**WORK TO BE COMPLETED:** Reproduce the entries that follow precisely, setting aside any images.

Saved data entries
************
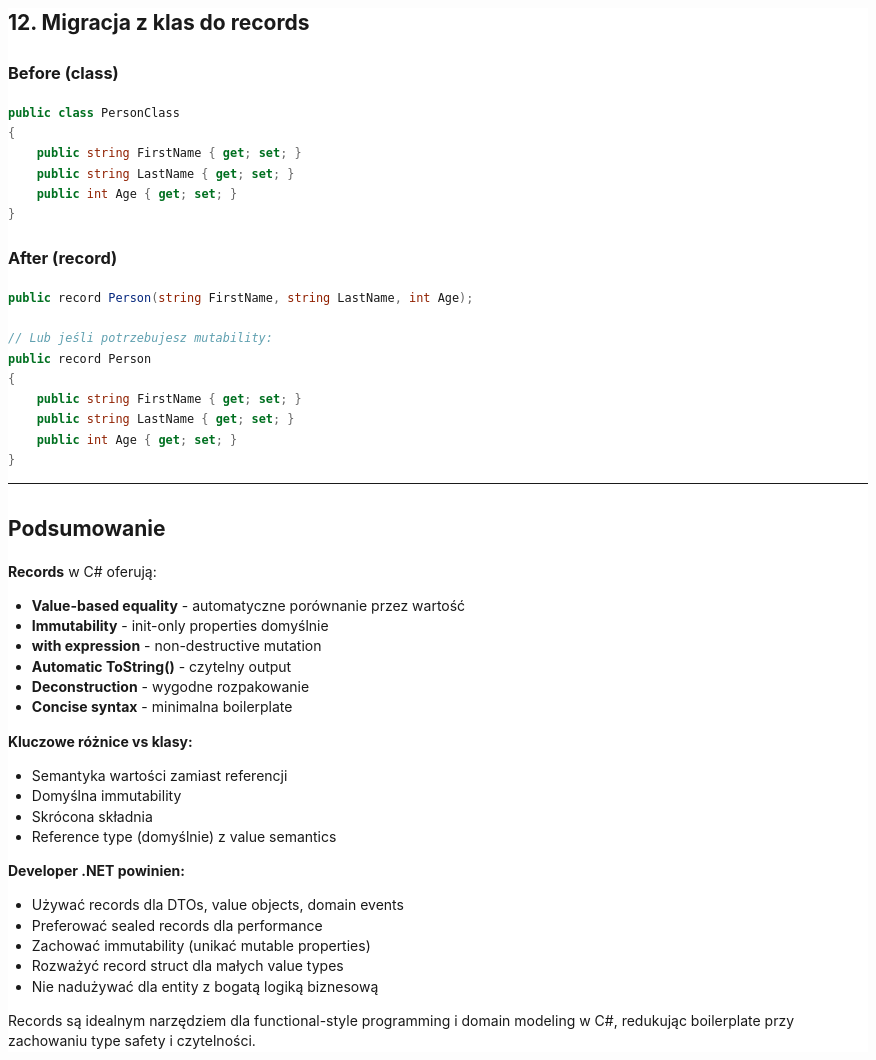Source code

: 
## 12. Migracja z klas do records

### Before (class)
```csharp
public class PersonClass
{
    public string FirstName { get; set; }
    public string LastName { get; set; }
    public int Age { get; set; }
}
```

### After (record)
```csharp
public record Person(string FirstName, string LastName, int Age);

// Lub jeśli potrzebujesz mutability:
public record Person
{
    public string FirstName { get; set; }
    public string LastName { get; set; }
    public int Age { get; set; }
}
```

---

## Podsumowanie

**Records** w C# oferują:

- **Value-based equality** - automatyczne porównanie przez wartość
- **Immutability** - init-only properties domyślnie
- **with expression** - non-destructive mutation
- **Automatic ToString()** - czytelny output
- **Deconstruction** - wygodne rozpakowanie
- **Concise syntax** - minimalna boilerplate

**Kluczowe różnice vs klasy:**
- Semantyka wartości zamiast referencji
- Domyślna immutability
- Skrócona składnia
- Reference type (domyślnie) z value semantics

**Developer .NET powinien:**
- Używać records dla DTOs, value objects, domain events
- Preferować sealed records dla performance
- Zachować immutability (unikać mutable properties)
- Rozważyć record struct dla małych value types
- Nie nadużywać dla entity z bogatą logiką biznesową

Records są idealnym narzędziem dla functional-style programming i domain modeling w C#, redukując boilerplate przy zachowaniu type safety i czytelności.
************
**ANSWER SPACE:**
Source code

: 
## 12. Migracja z klas do records

### Before (class)
```csharp
public class PersonClass
{
    public string FirstName { get; set; }
    public string LastName { get; set; }
    public int Age { get; set; }
}
```

### After (record)
```csharp
public record Person(string FirstName, string LastName, int Age);

// Lub jeśli potrzebujesz mutability:
public record Person
{
    public string FirstName { get; set; }
    public string LastName { get; set; }
    public int Age { get; set; }
}
```

---

## Podsumowanie

**Records** w C# oferują:

- **Value-based equality** - automatyczne porównanie przez wartość
- **Immutability** - init-only properties domyślnie
- **with expression** - non-destructive mutation
- **Automatic ToString()** - czytelny output
- **Deconstruction** - wygodne rozpakowanie
- **Concise syntax** - minimalna boilerplate

**Kluczowe różnice vs klasy:**
- Semantyka wartości zamiast referencji
- Domyślna immutability
- Skrócona składnia
- Reference type (domyślnie) z value semantics

**Developer .NET powinien:**
- Używać records dla DTOs, value objects, domain events
- Preferować sealed records dla performance
- Zachować immutability (unikać mutable properties)
- Rozważyć record struct dla małych value types
- Nie nadużywać dla entity z bogatą logiką biznesową

Records są idealnym narzędziem dla functional-style programming i domain modeling w C#, redukując boilerplate przy zachowaniu type safety i czytelności.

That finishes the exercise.